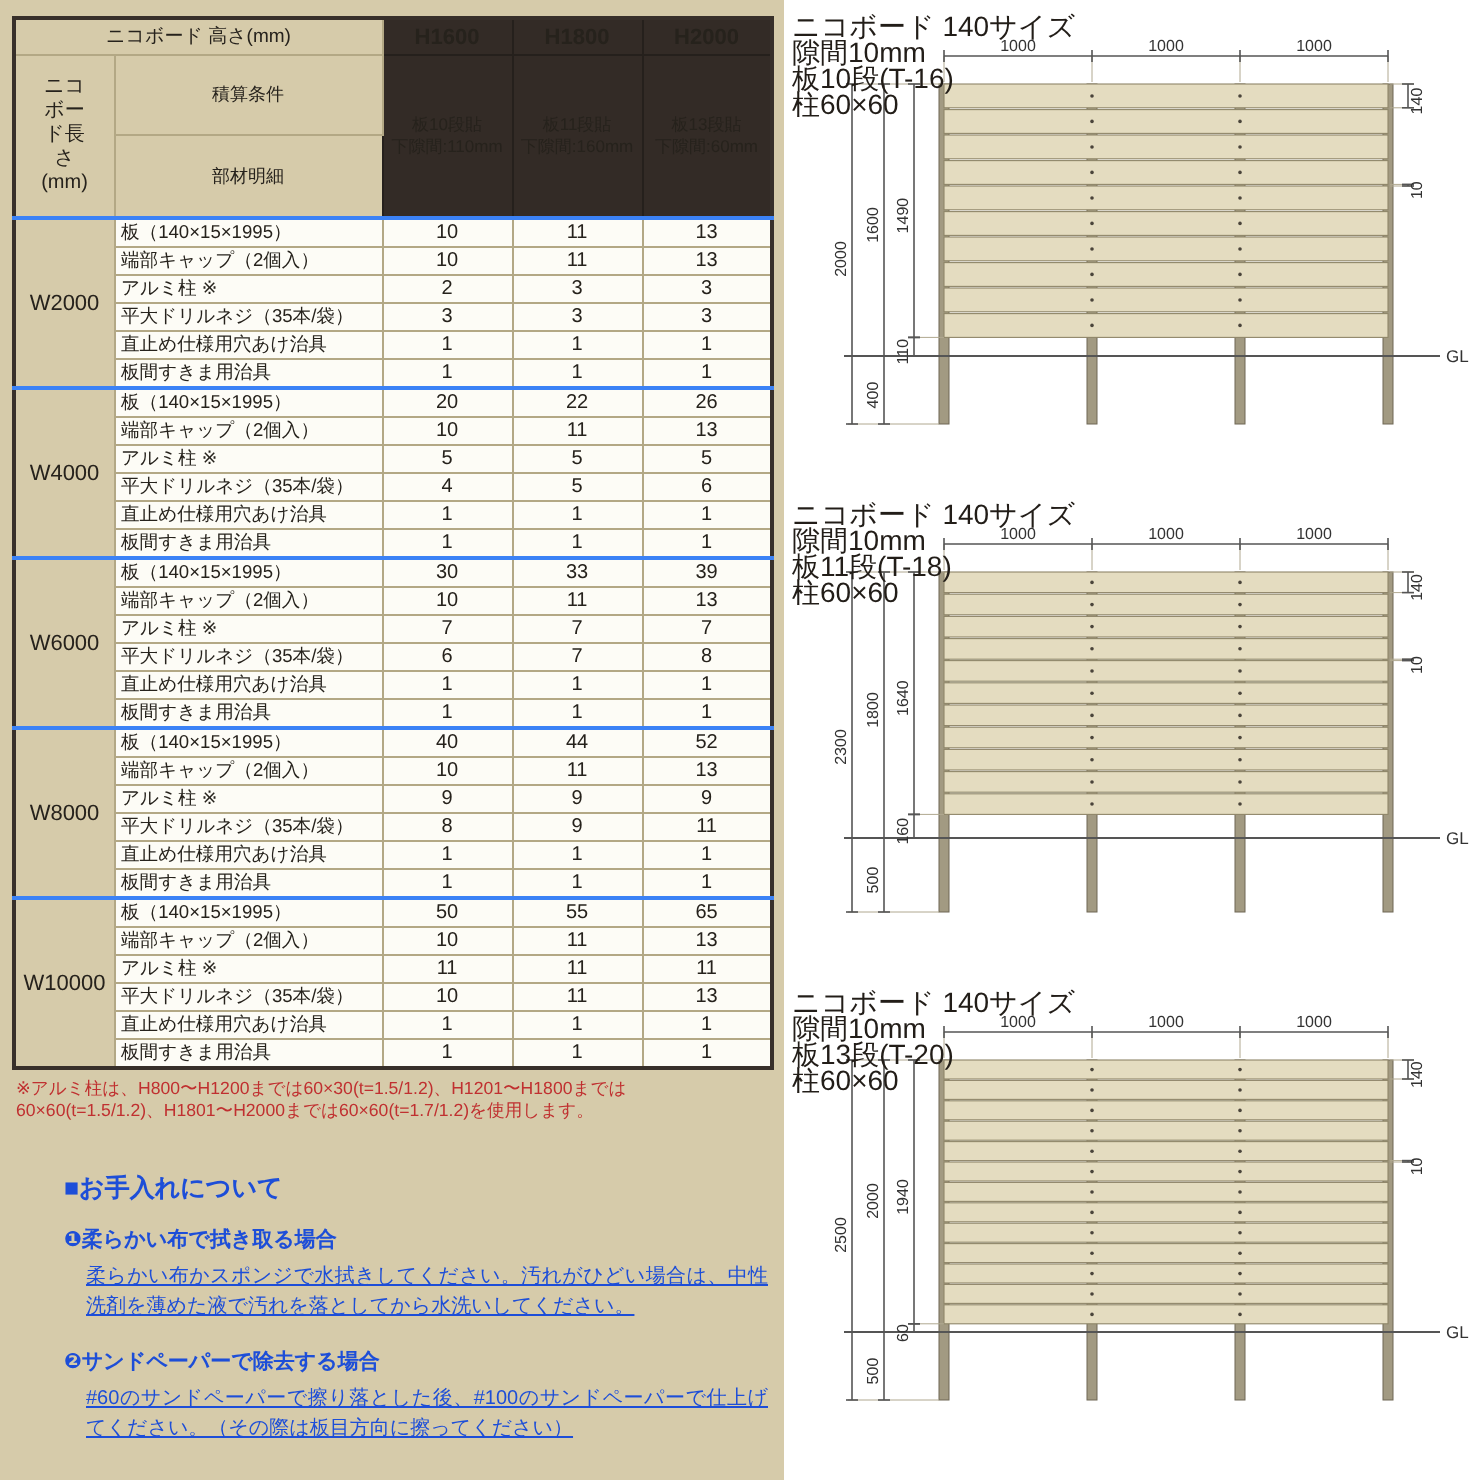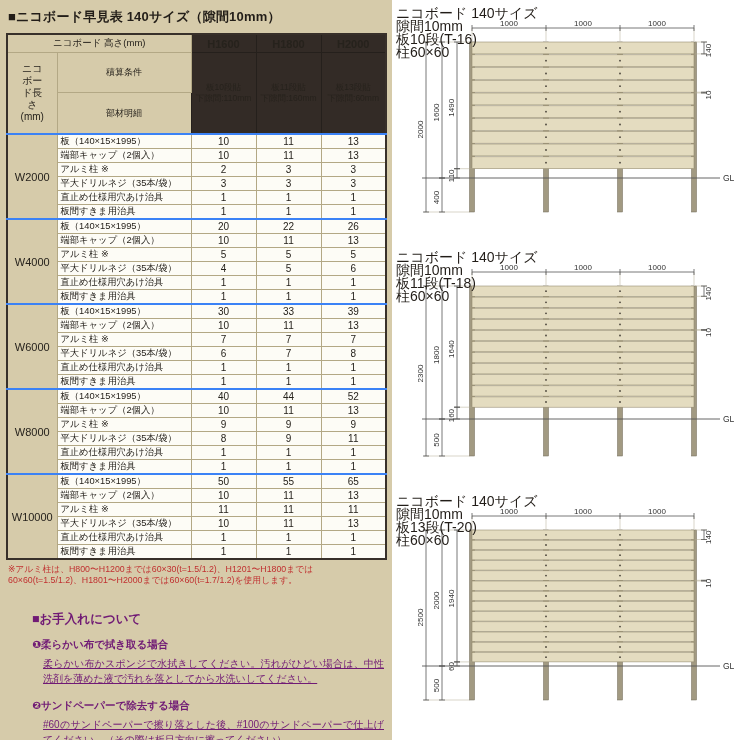--- a/index.html
+++ b/index.html
@@ -12,36 +12,35 @@
   .corner{background:#d6cbaa;font-size:9.5px;text-align:center;height:15px;}
   .hcol{background:#332b26;color:#f7f3e2;font-weight:bold;font-size:11px;text-align:center;border:1px solid #25201c !important;}
   .lenlabel{background:#d6cbaa;font-size:10px;text-align:center;line-height:1.2;padding:10px;}
   .cond{background:#d6cbaa;font-size:9px;text-align:center;height:14px;}
   .condcell{background:#332b26;color:#f7f3e2;font-size:8.5px;text-align:center;line-height:1.25;border:1px solid #25201c !important;}
   .wcell{background:#d6cbaa;font-weight:normal;font-size:11px;text-align:center;}
   .ilabel{font-size:9.3px;padding:0 2px 0 3px;height:13px;white-space:nowrap;background:#fdfcf6;}
   .vcell{font-size:10px;text-align:center;background:#fdfcf6;}
   tr.gtop td{border-top:2px solid #3b82f6;}
   .footnote{margin:4px 0 0 2px;width:378px;font-size:8.8px;line-height:1.3;color:#c03030;}
-  .care{margin:24px 0 12px 26px;width:352px;color:#701a75;}
+  .care{margin:24px 0 12px 26px;width:352px;color:#1d4ed8;}
   .care-title{font-size:12.5px;font-weight:bold;margin-bottom:10px;}
   .care-h{font-size:10.5px;font-weight:bold;margin-bottom:4px;}
   .care-b{font-size:10px;line-height:1.5;padding-left:11px;margin-bottom:13px;text-align:justify;text-decoration:underline;}
   .right{position:absolute;left:392px;top:0;width:348px;height:740px;background:#ffffff;}
   .dblock{position:absolute;left:0;width:348px;height:244px;}
   .dtitles{position:absolute;left:4px;top:3px;z-index:2;font-size:14px;line-height:13px;color:#221d18;}
   .dblock svg{position:absolute;left:0;top:0;font-family:inherit;}
 </style>
 </head>
 <body>
 
 <div class="page">
 
   <div class="left">
-    <h1 class="page-title">■ニコボード早見表 140サイズ（隙間10mm）</h1>
 
     <table class="parts">
       <colgroup>
         <col style="width:50px">
           <col style="width:134px">
         <col style="width:65px">
           <col style="width:65px">
           <col style="width:65px">
       </colgroup>
       <tbody>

■ **JOB**
All of the material above is to be retyped verbatim, with its pictures omitted.

■ **TASK RESPONSE**
--- a/index.html
+++ b/index.html
@@ -12,36 +12,35 @@
   .corner{background:#d6cbaa;font-size:9.5px;text-align:center;height:15px;}
   .hcol{background:#332b26;color:#f7f3e2;font-weight:bold;font-size:11px;text-align:center;border:1px solid #25201c !important;}
   .lenlabel{background:#d6cbaa;font-size:10px;text-align:center;line-height:1.2;padding:10px;}
   .cond{background:#d6cbaa;font-size:9px;text-align:center;height:14px;}
   .condcell{background:#332b26;color:#f7f3e2;font-size:8.5px;text-align:center;line-height:1.25;border:1px solid #25201c !important;}
   .wcell{background:#d6cbaa;font-weight:normal;font-size:11px;text-align:center;}
   .ilabel{font-size:9.3px;padding:0 2px 0 3px;height:13px;white-space:nowrap;background:#fdfcf6;}
   .vcell{font-size:10px;text-align:center;background:#fdfcf6;}
   tr.gtop td{border-top:2px solid #3b82f6;}
   .footnote{margin:4px 0 0 2px;width:378px;font-size:8.8px;line-height:1.3;color:#c03030;}
-  .care{margin:24px 0 12px 26px;width:352px;color:#701a75;}
+  .care{margin:24px 0 12px 26px;width:352px;color:#1d4ed8;}
   .care-title{font-size:12.5px;font-weight:bold;margin-bottom:10px;}
   .care-h{font-size:10.5px;font-weight:bold;margin-bottom:4px;}
   .care-b{font-size:10px;line-height:1.5;padding-left:11px;margin-bottom:13px;text-align:justify;text-decoration:underline;}
   .right{position:absolute;left:392px;top:0;width:348px;height:740px;background:#ffffff;}
   .dblock{position:absolute;left:0;width:348px;height:244px;}
   .dtitles{position:absolute;left:4px;top:3px;z-index:2;font-size:14px;line-height:13px;color:#221d18;}
   .dblock svg{position:absolute;left:0;top:0;font-family:inherit;}
 </style>
 </head>
 <body>
 
 <div class="page">
 
   <div class="left">
-    <h1 class="page-title">■ニコボード早見表 140サイズ（隙間10mm）</h1>
 
     <table class="parts">
       <colgroup>
         <col style="width:50px">
           <col style="width:134px">
         <col style="width:65px">
           <col style="width:65px">
           <col style="width:65px">
       </colgroup>
       <tbody>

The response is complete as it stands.